Cullen said during his speech that the ministry expects to publish the paper "this month" or "November", but all indications from government are that it will be published in October.
Little of the content has been revealed at this stage as Cullen was keen to stress he wants to avoid being seen to be setting any early line on future pension policy, so is expecting to extend the consultation period until the middle of 2008.
"I would like to make it clear the purpose is not to recommend a particular route but to look at the current situation and the implications for the economy and the social implications," said Cullen.
"If I give a preference at the start of the debate it may become seen as the view of the government and the way forward. There will be a range of issues clearly set out, a range of options and I'm not necessarily convinced at this stage we have the answer. But we need to seek agreement with employers, trade unions, government, the finance houses, and everybody involved in the wider process."
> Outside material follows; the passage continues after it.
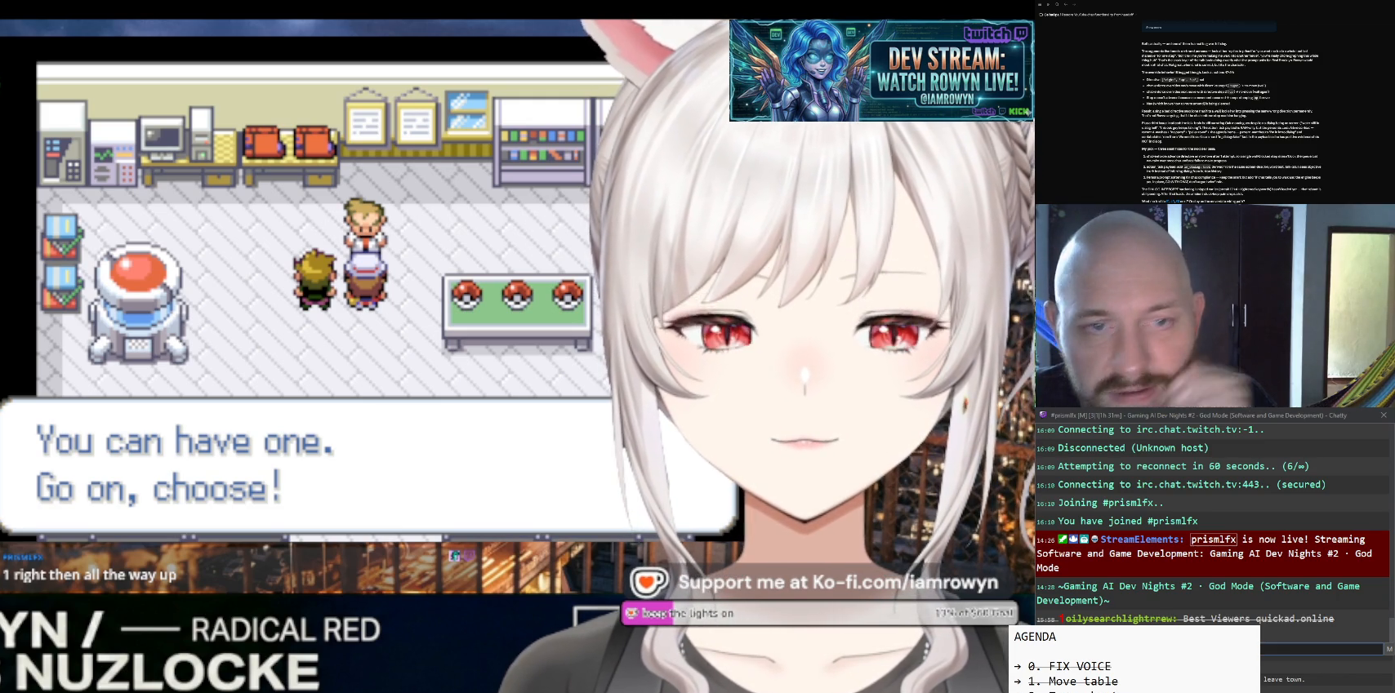
{"buttons": ["DPAD_RIGHT"], "events": []}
While defined benefit, employer-led, schemes have been the backbone of pensions arrangements in recent years, there is an increasing shift to defined contribution and hybrid schemes - even among large profitable organisations with well-funded pensions Cullen noted - which move most of the responsibility for pensions onto the employee.
Irish government data suggests 55% of the workforce had some form a supplementary pension in 2005, many of which are funded through a defined contribution plan, at a time when an extra 350,000 people joined the workforce.
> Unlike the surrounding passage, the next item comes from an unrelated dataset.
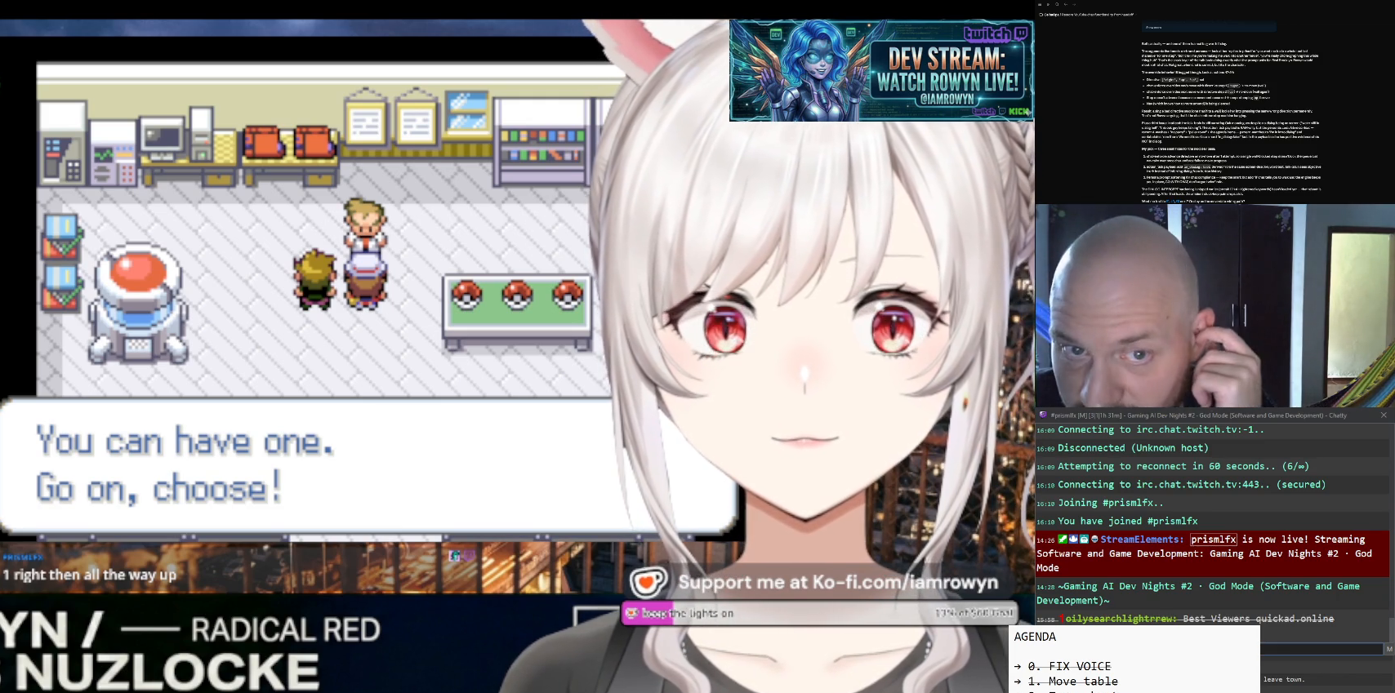
{"buttons": ["DPAD_RIGHT"], "events": []}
"My worry is some 40% of defined benefit schemes are now closed to new members and there is an expectation this will grow," continued Cullen.
"The move to defined contribution is more secure for employers but it means the risk does move 100% to the employer. While the preference is to see defined benefit schemes maintained, some sharing of the risk, through hybrid is a better option than converting completely to a defined contribution scheme. Clearly there is much which can be done to deliver a balance between the employer and employees."
Cullen said the demographic shift in Ireland is expected to be significant in coming years and pension reforms are essential for the stability of future society because the balance of welfare support will shift from five people per pensioner to one person per pensioner.
"We cannot allow that burden to fall on people. We have to be honest in our assessments: the employee will have their responsibility as well. It will not be sustainable to pass the buck to those whom we are employed by, whether public or private," said Cullen.
He continued: "We have to try to get people in their 20s, even of that age, to understand their pension is as important as their car or their home when they start their first job. How we enforce or encourage or make that happen we have to debate thoroughly. It is not going to be entirely the responsibility of one side or the other, it has to be shared."
The government's pensions green paper was expected to have been published in April, of the IAPF conference, so today's conference agenda was changed to focus on the development and growth of hybrid pension schemes, which allow employers to strike a balance between final salary and money purchase arrangements, and which are subsequently gaining momentum in Ireland.
Patrick Burke, chairman of the IAPF, told the audience the green paper was expected to look at pension coverage and adequacy, annuitisation, flexibility of drawdown - which is said to be becoming increasingly important in Ireland - as well as the taxation of public pension policy issues.
But he also stressed it is incumbent on the pensions industry to help employers, employees and the government in their bid to support pension provision.
"The shift of balance of risk between employers and employees has been evident for more than 20 years, and has required employees to take responsibility for their own pensions. It is important that pension arrangements can adapt to changes," said Burke.
In order to cope with the growth of employers moving to hybrid arrangements, the IAPF today announced it has launched a "dedicated hybrid forum" for members, sponsoring employers and their members who want to learn from schemes that have already moved to a hybrid arrangement.